A former U.S. trade negotiator, who served with both Reagan and current Bush administrations, recommended to lawmakers that in the future any trade preference programs should help tie exporters in least developed countries into the global supply chain.


   What that means in practice is that trade is increasingly dominated by competition between supply chains, said Grant D. Aldonas, principal managing director for Split Rock International and senior advisor to the Center for Strategic and International Studies, in testimony before the Senate Finance Committee on June 12.


   Barriers to market access as traditionally defined (e.g., tariffs; quotas, subsidies and other non-tariff measures) no longer represent the most significant barriers to global markets, he added. Today, the principal barriers to trade are the commercial standards that exporters must satisfy in order to become a supplier integrated into a global supply chain that serves customers all over the world.


   Aldonas, who served as Commerce Department undersecretary for international trade from 2001 to 2005, and director for South American and Caribbean Affairs in the Office of the U.S. Trade Representative from 1984 to 1985, said trade preferences are a good start to eliminate cumbersome tariffs on imports into the United States.

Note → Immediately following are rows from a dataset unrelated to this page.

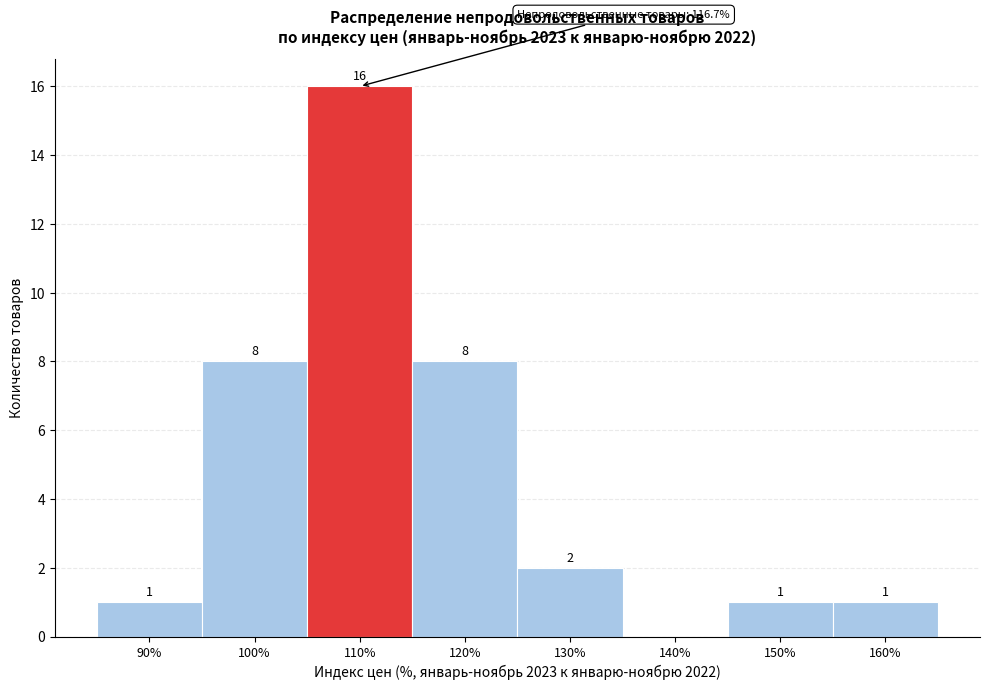

Reading left to right, list all the values displayed in this chart.

90%=1	100%=8	110%=16	120%=8	130%=2	140%=0	150%=1	160%=1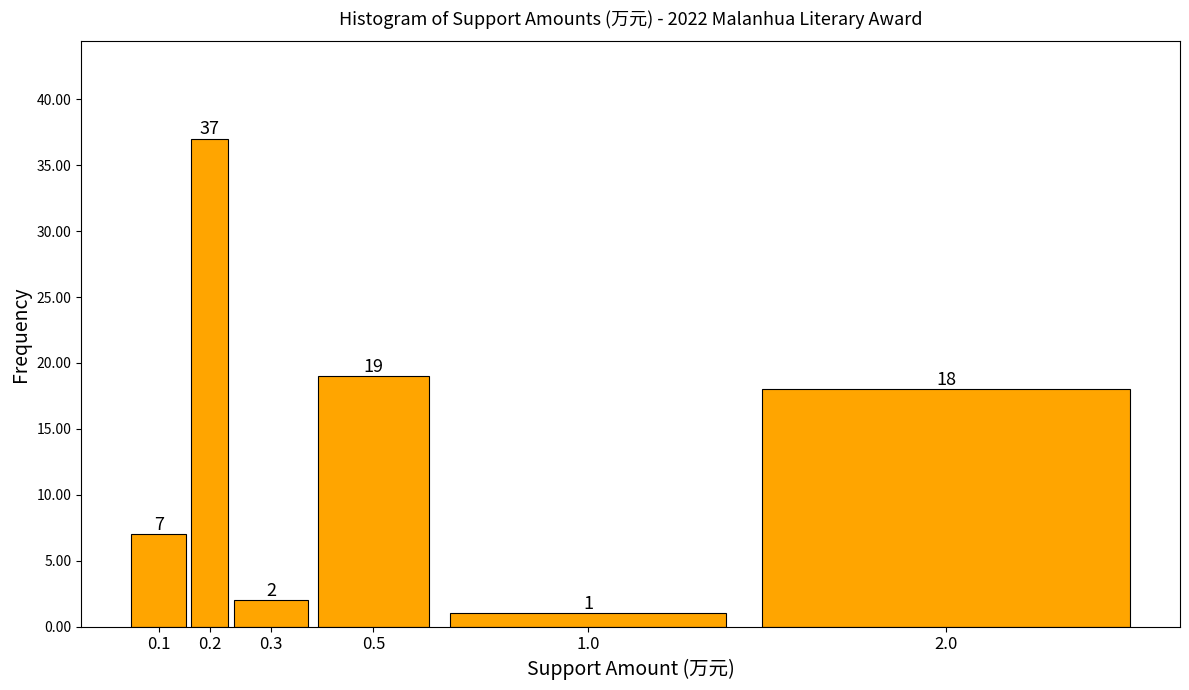

Reading left to right, list all the values displayed in this chart.

7	37	2	19	1	18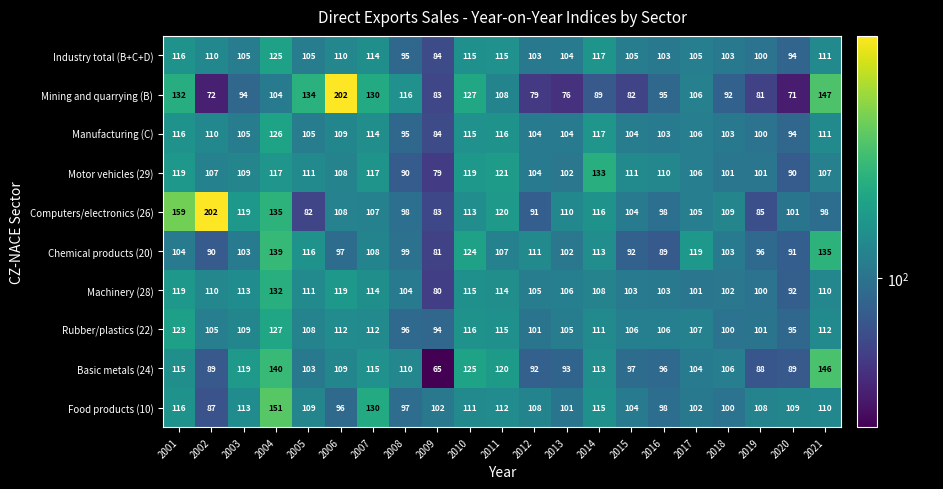

What is the spread (max minus min) of values at 2013?

34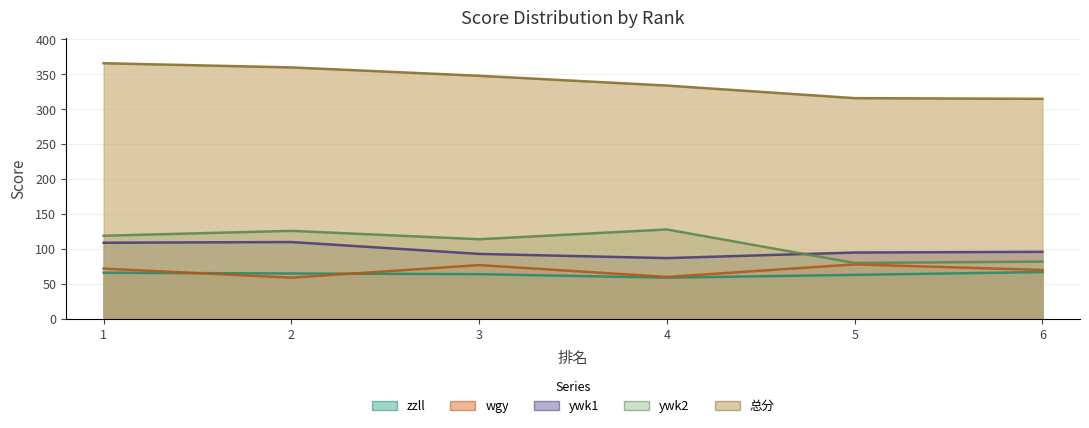

At which category does the chart reach its peak across all series?

1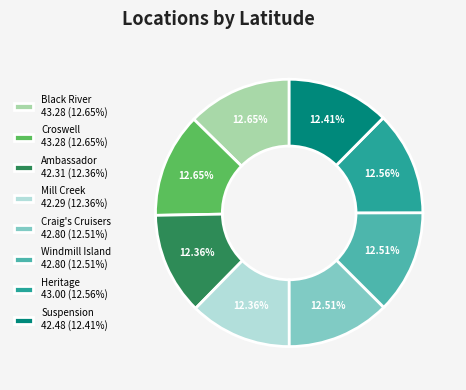

What percentage is the Black River slice, to the nearest percent?

13%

   Helpful, certainly, but those preferences do not come close to helping the individual asparagus producer in Malawi find his or her way to our market, he said. To do that, our preferences would have to help the entrepreneur and exporter satisfy the product quality and safety standards demanded by U.S. grocery manufacturers.


   The Senate Finance Committee sought Aldonas' testimony as it prepares to evaluate the future of trade preference programs, such as the Generalized System of Preferences and the Andean Trade Preferences and Drug Eradication Act, both of which are up for congressional renewal this year. Other important U.S. trade preference programs used by developing countries are Quality Industrial Zones, the African Growth and Opportunity Act, Haitian Hemispheric Opportunity Through Partnership, and Caribbean Basin Initiative.


   Trade preference allows U.S. duty-free access for certain imports from developing countries and regions. The goal of these programs for the U.S. government is to help stimulate economic development within these impoverished countries.


   GSP, initiated by Congress in 1974, is by far the largest U.S. trade preference program. In 2007, GSP covered $30.8 billion in goods. Oil, tractor and bus parts, ferroalloys, insulating material, automotive tires, felt-tip pens, musical instruments were among the beneficiary imports.


   Aldonas proposed that trade preferences be tied solely to least-developed countries and committees on Capitol Hill, which are involved with economic assistance agencies such as the World Bank and Agency for International Development, work together on this effort.


   The jurisdictional conflicts in Congress, moreover, often have a way of becoming disabling conflicts among separate agencies in the executive, Aldonas testified. The surest way to avoid that problem and ensure that our trade preferences and development assistance work together, rather than in potential conflict, would be to ensure that they operate under a single set of criteria for bestowing the benefits of either our trade preferences or our cash.


   Aldonas urged the Senate Finance Committee to review Japan's model for facilitating trade preference and assistance programs with developing countries.


   Japan, during Prime Minister Koizumi's tenure, shifted the focus of much of its development assistance filling in the institutional and educational gaps that prevent producers in developing countries from participating in Japanese companies' supply chains,

 he said. Those reforms are worth looking at as the committee rethinks how our current preference programs operate and what they will need in the way of reinforcement from our development assistance programs in order to succeed.